MichaelB Expanded on "Prite" on the CRITERIONFORUM blog

"OK, I've finally got round to exploring an Academia DVD in depth - Lev Kuleshov's Engineer Prite's Project (1918), the oldest of the initial batch of titles.

Although no masterpiece, the film itself is a fascinating slice of history - made when Kuleshov was just eighteen, it's one of the first films funded by the recently victorious Bolsheviks (which accounts for the aggressively anti-capitalist message, vaguely reminiscent of The Man in the White Suit in its tale of an engineer who devises a method of extracting electricity from peat, only to find himself undermined by American oil magnates seeking to protect their share price), but it also marks a clear link between the pre-revolutionary work of Yevgeny Bauer (Kuleshov's former boss) and what would eventually become Soviet montage (many of whose underlying theories would later be devised by Kuleshov). The montage here is far less flamboyant than what was to come, but there are already considerably more shots than would be the case with an equivalent American or earlier Russian film.

Like all the Academia releases, this is presented as a two-disc set, with one disc presenting an unadulterated version of the main feature (original Russian soundtrack/intertitles, with optional subtitles in English, French, Spanish, Italian, German, Dutch or Portuguese), and the other offering the same transfer of the feature but with 'Hyperkino' contextual backup available in Russian or English.

In practice, this means that an orange number will occasionally pop up on the screen, indicating that contextual information is available - pressing 'enter' on your remote lets you jump to the relevant screen, which offers a mini-essay analysing or contextualising that particular part of the film (taking up multiple pages if necessary), complete with further links to stills, facsimile documents and even video clips - in this particular case, from the Yevgeny Bauer films on which Kuleshov originally cut his filmmaking teeth, and whose influence can clearly be seen. Annoyingly, the facsimile texts in Russian (original reviews, scripts, etc.) generally aren't translated, though the entire original treatment is presented in English.
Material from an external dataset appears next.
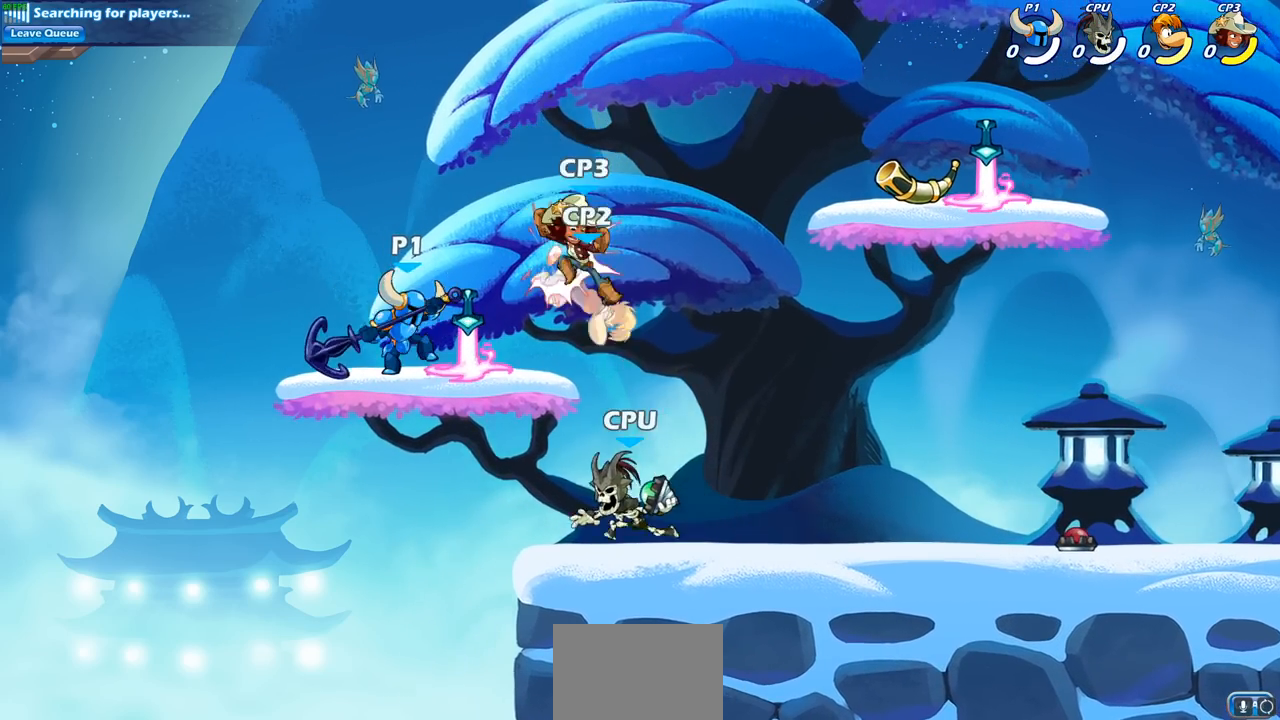
{"dt_ms": 500, "buttons": [], "left_stick": "right", "right_stick": "center", "events": [[83, "SQUARE", "up"], [100, "left_stick", "center"], [467, "left_stick", "right"]]}
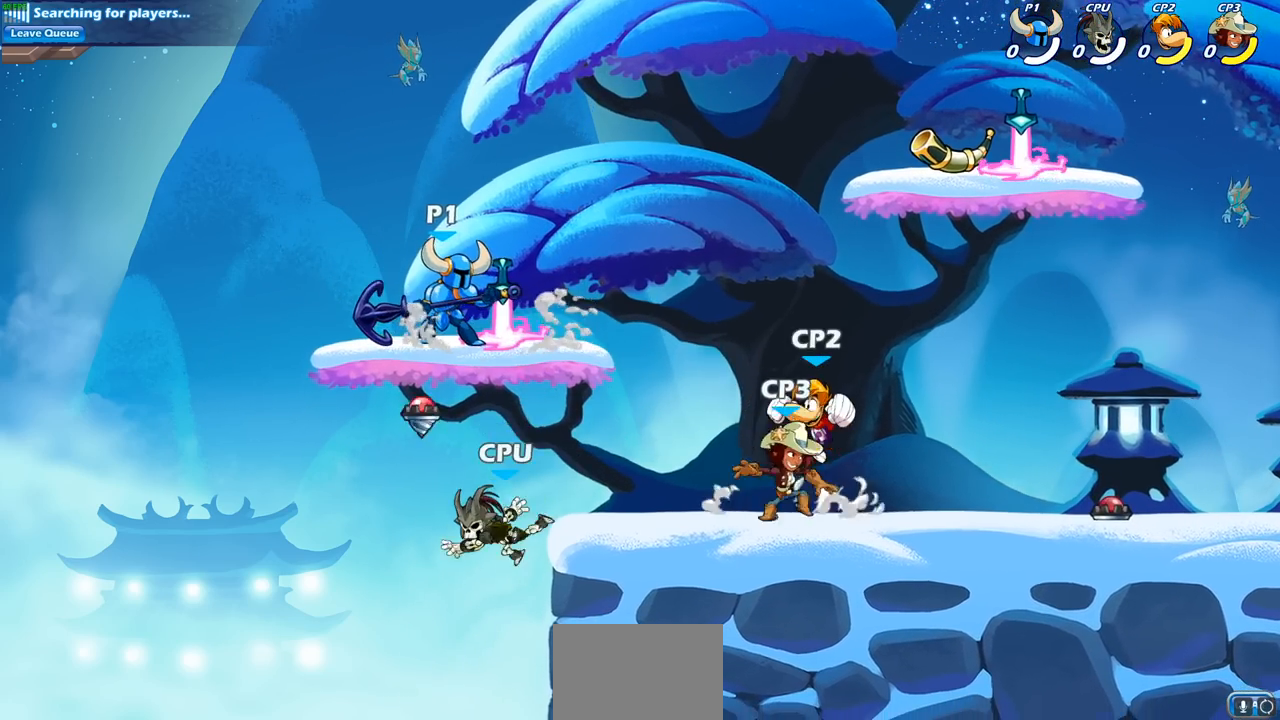
{"dt_ms": 500, "buttons": ["SQUARE"], "left_stick": "down-left", "right_stick": "down-left", "events": [[50, "left_stick", "up-right"], [83, "R2", "down"], [100, "R1", "down"], [133, "CROSS", "down"], [217, "CROSS", "up"], [233, "R1", "up"], [233, "R2", "up"], [250, "left_stick", "down-left"], [417, "SQUARE", "down"], [433, "right_stick", "down-left"]]}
With 27 contextual sections servicing a film running just 30 minutes, you can probably already appreciate that there's a fair bit of material to explore - it runs the gamut from production anecdotes through reception and its subsequent archival life, together with a fair bit of analysis, including clips from the actual film with added onscreen graphics to highlight key details. There's also a themed index of subjects in the style of one of Criterion's commentary indexes - for instance, 'Russian cinema of 1918', 'The film's plot and libretto', '"Super American drama"', 'First formula of montage', and so on.

As for the print and transfer, it's in pretty good condition for a 1918 film, and has clearly undergone a fair bit of restoration - purists may baulk at the fact that the intertitles are so obviously electronically-created, but the layout and typesetting seem appropriate to the period. English subtitles"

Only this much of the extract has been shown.